VERIFIQUE SUA COMPREENSÃO |
1. Segundo o trecho sobre fenomenologia existencial, quais autores representam essa corrente?
2. Transcreva do trecho sobre fenomenologia existencial tudo o que vai de "Essa perspectiva concebe" até "do existir humano.".
### TRECHO SELECIONADO
A fenomenologia existencial, em autores como Heidegger, Sartre e Merleau-Ponty, toma como referência a tradição fenomenológica husserliana, deslocando seu foco para a questão da existência concreta, partindo da experiência vivida, da descrição das estruturas fundamentais do ser-no-mundo e das possibilidades existenciais.
Essa perspectiva concebe a existência situada, lançada num mundo de sentido e livre para se fazer em meio a escolhas e possibilidades existenciais. Além disso, entende ser possível, por meio da análise descritiva, desvelar as condições ontológicas da existência, considerando a liberdade e a responsabilidade como características fundamentais do existir humano.
Jean-Paul Sartre entendia que o homem está condenado a ser livre, pois não há essência prévia que determine sua existência, estando a todo momento colocando em questão seu ser, a cada escolha que fizer. Martin Heidegger concebia a pessoa como um ser lançado no mundo, cuja liberdade se expressa na assunção autêntica do próprio ser diante da finitude, abert às possibilidades existenciais.
"O homem está condenado a ser livre. Condenado, pois ele não se criou a si mesmo, e, por outro lado, contudo, é livre, já que, uma vez lançado no mundo, é o responsável por tudo aquilo que faz."
######
### DADOS A SEGUIR
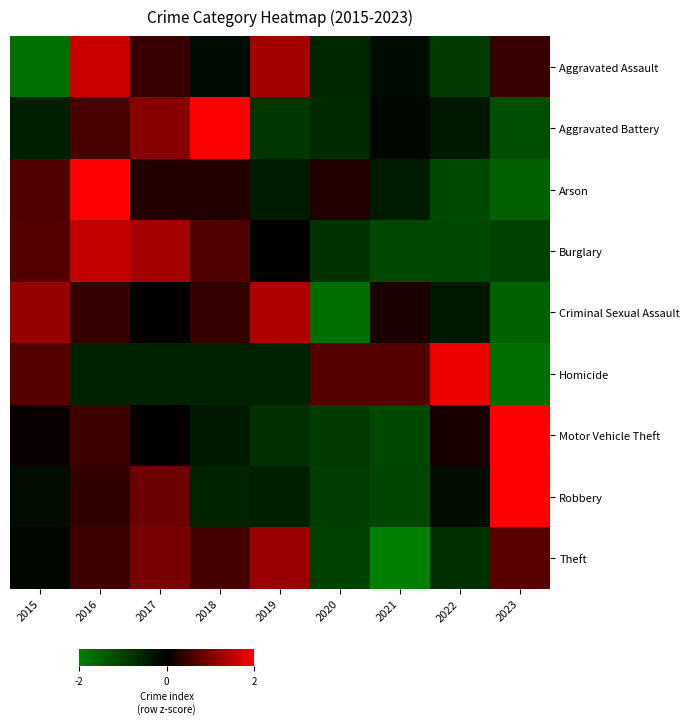

Which series has the widest spread of values?

Homicide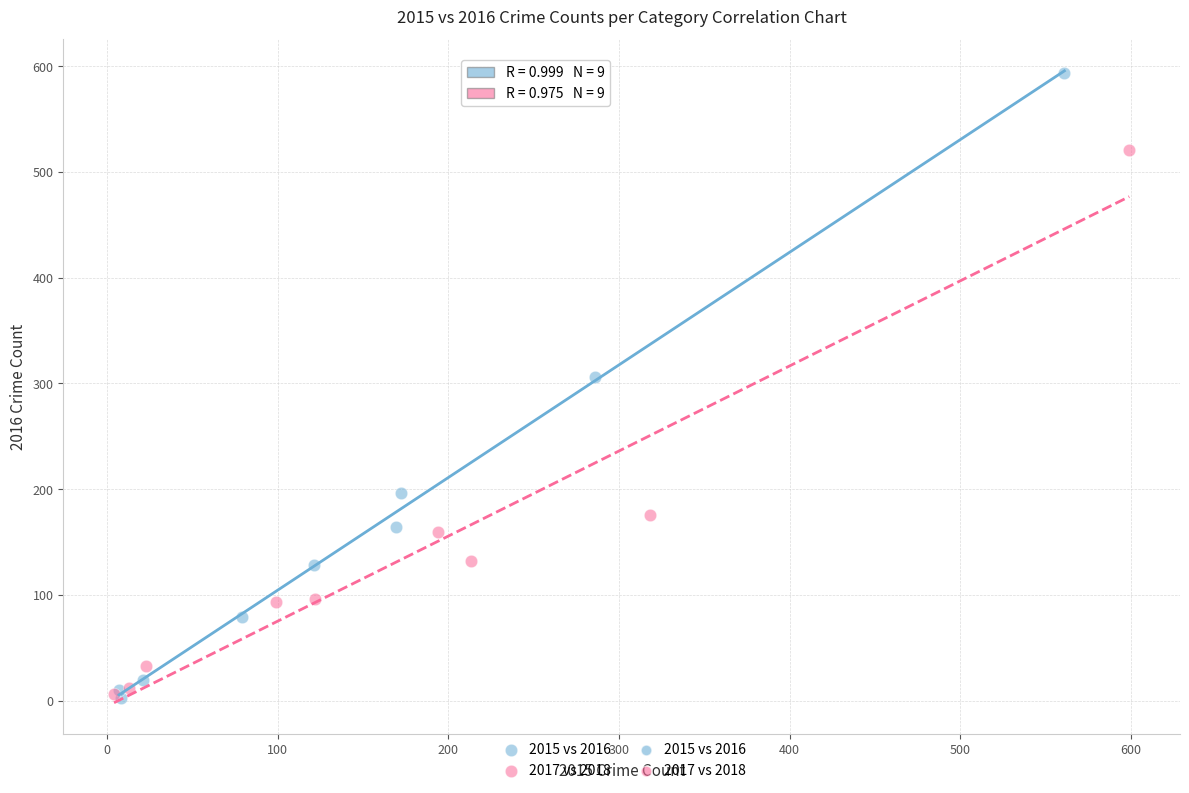

Which series contains the highest Y value?

2015 vs 2016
######
RESPOSTAS POR TAREFA |
1. Heidegger, Sartre e Merleau-Ponty.

2.
Essa perspectiva concebe a existência situada, lançada num mundo de sentido e livre para se fazer em meio a escolhas e possibilidades existenciais. Além disso, entende ser possível, por meio da análise descritiva, desvelar as condições ontológicas da existência, considerando a liberdade e a responsabilidade como características fundamentais do existir humano.